Thursday, November 12, 2015

One Skill Needed To Be A Great Fitness Coach

There is one skill that will ultimately determine how great of a coach your are. You can read all the books, attend all the workshops, and attain the highest levels of education, but without this one skill you will never be a great coach.

This skill is: The ability to focus on your client.

This means that when you walk onto the training floor you are 100% focused on the clients in your session. Not what you are doing later, not what is going one at home, nothing about your life matters when you are on that floor with the clients. It's all about them and your focus needs to be completely on them.

This means being prepared before your session starts, starting on time, and knowing what you are going to have each client do in that session. Nothing is random, everything is planned.
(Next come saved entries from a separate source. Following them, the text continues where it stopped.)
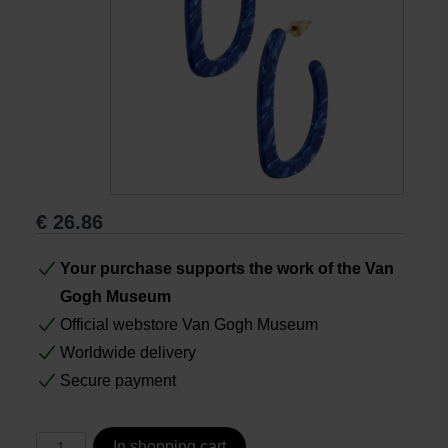
Books
Prints
Gifts
€
26.86
Your purchase supports the work of the Van
Gogh Museum
Official webstore Van Gogh Museum
Worldwide delivery
Secure payment
In shopping cart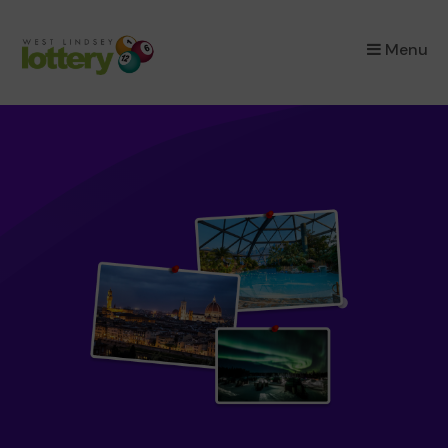
×
Menu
This may sound easy, but it's a huge area of struggle for many coaches. They are too focused on themselves and sharing their lives that they aren't giving the client what they are paying for. Yes, the clients will ask about your life, this is fine. You should share what is going on in your life WHEN THEY ASK, not because you think that they might be interested. If they don't ask they aren't interested - they are only acting interested because they are too nice to tell you to shut up and focus on them. And when they do ask answer, but then get the conversation back to being about them. Most people ask to be nice, not because they really care. And even if they do truly care no one wants to hear you going on and on about your life when they are paying you to help them.

Body language goes along with this. Even if you are focused on them, poor body language can make you seem disengaged. Do you smile and greet them each by name when they come in? Do you look bored when working with them? Do you stand with your arms crossed and lean on the equipment? I don't care how focused you may be on them your body language suggests that you aren't and that you are just going through the motions.

Learn to focus on your client and put your life on the shelf and you will become a great coach.